→ YOUR TASK:
Produce a verbatim transcription of the entries, with all pictures omitted.

# # # # #

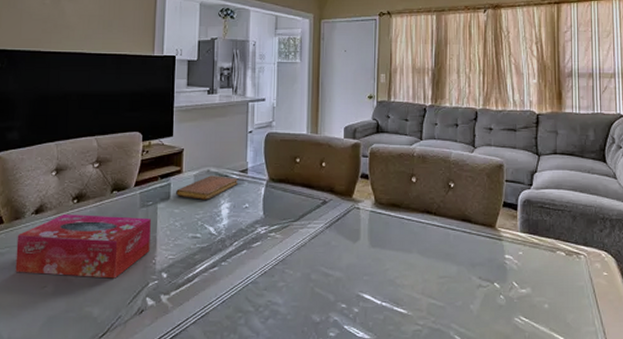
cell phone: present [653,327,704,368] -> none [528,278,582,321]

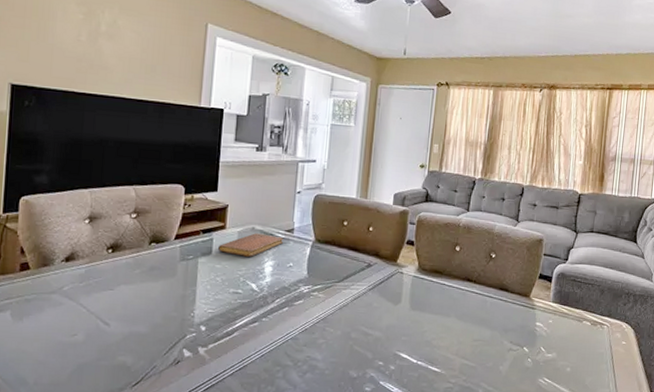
tissue box: present [15,214,151,279] -> none [42,263,191,330]

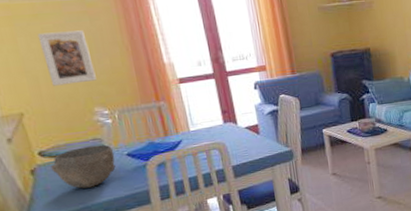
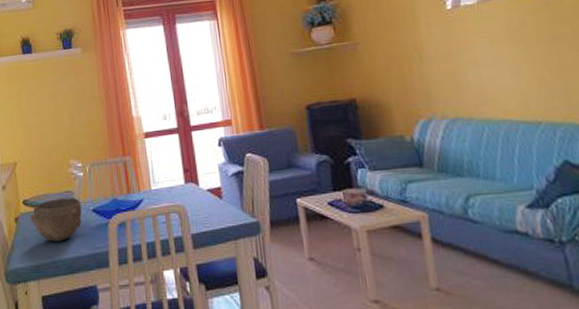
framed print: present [37,30,97,86] -> none [35,86,75,138]

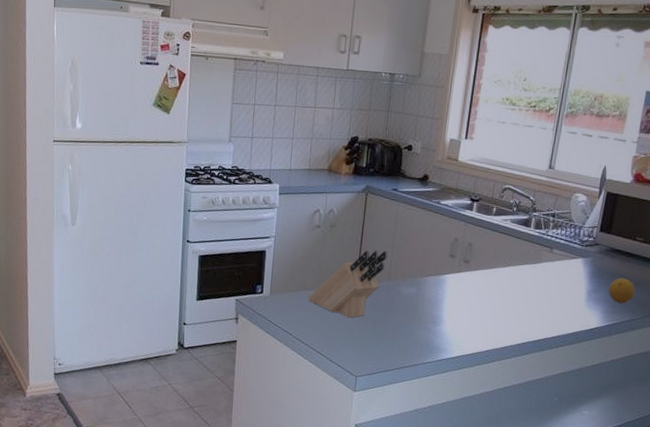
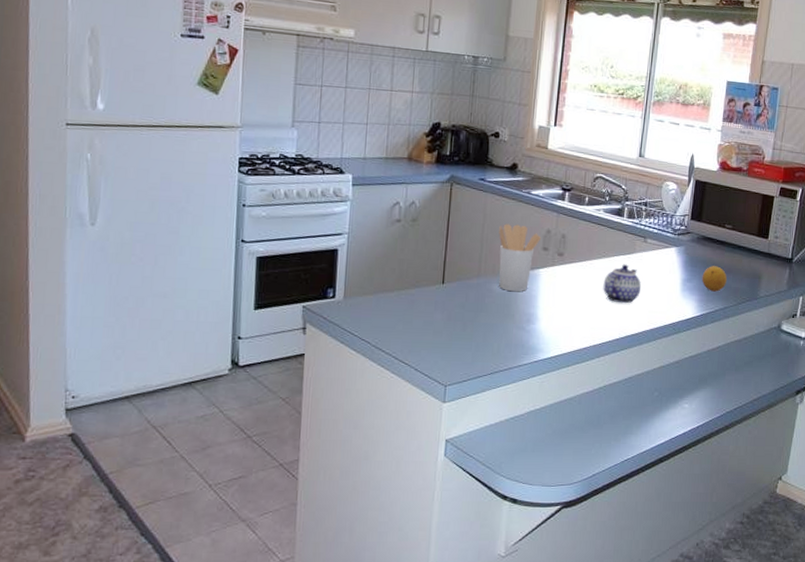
knife block: present [308,250,388,318] -> none [388,245,477,321]
utensil holder: none [407,231,449,295] -> present [499,224,542,291]
teapot: none [507,273,545,311] -> present [603,264,641,304]

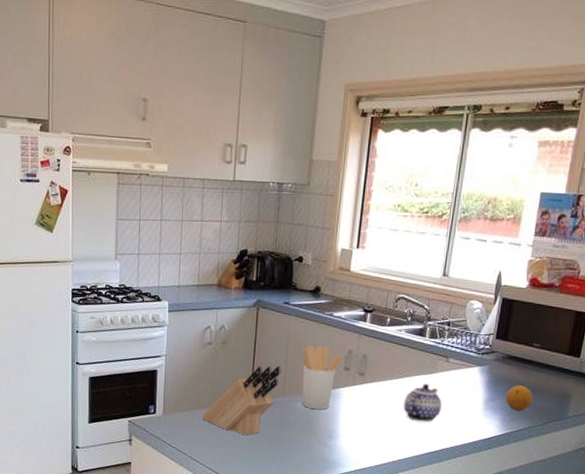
knife block: none [388,245,477,321] -> present [202,366,281,435]

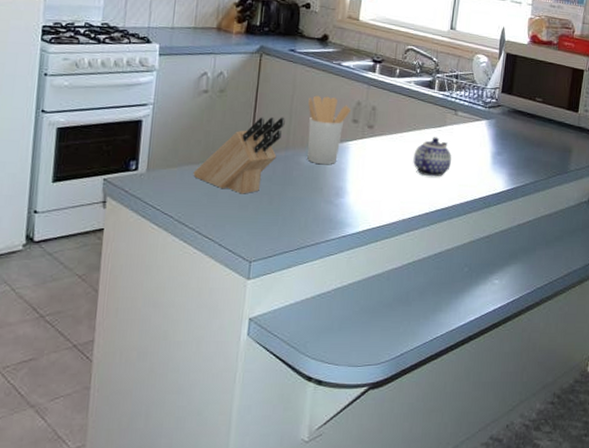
fruit: present [505,385,534,411] -> none [512,139,538,165]

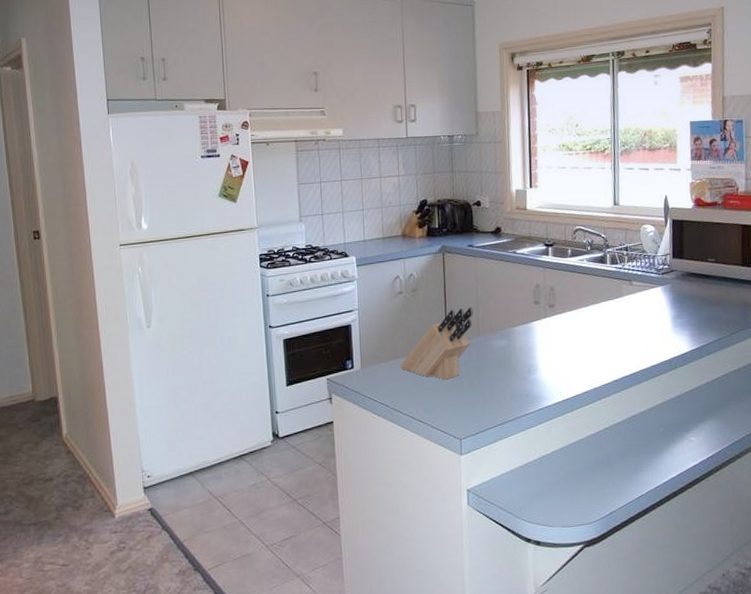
utensil holder: present [307,95,352,164] -> none [491,283,532,345]
teapot: present [413,137,451,177] -> none [595,308,633,346]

# # # # #

→ WRITTEN RESPONSE:
cell phone: present [653,327,704,368] -> none [528,278,582,321]

tissue box: present [15,214,151,279] -> none [42,263,191,330]

framed print: present [37,30,97,86] -> none [35,86,75,138]

knife block: present [308,250,388,318] -> none [388,245,477,321]
utensil holder: none [407,231,449,295] -> present [499,224,542,291]
teapot: none [507,273,545,311] -> present [603,264,641,304]

knife block: none [388,245,477,321] -> present [202,366,281,435]

fruit: present [505,385,534,411] -> none [512,139,538,165]

utensil holder: present [307,95,352,164] -> none [491,283,532,345]
teapot: present [413,137,451,177] -> none [595,308,633,346]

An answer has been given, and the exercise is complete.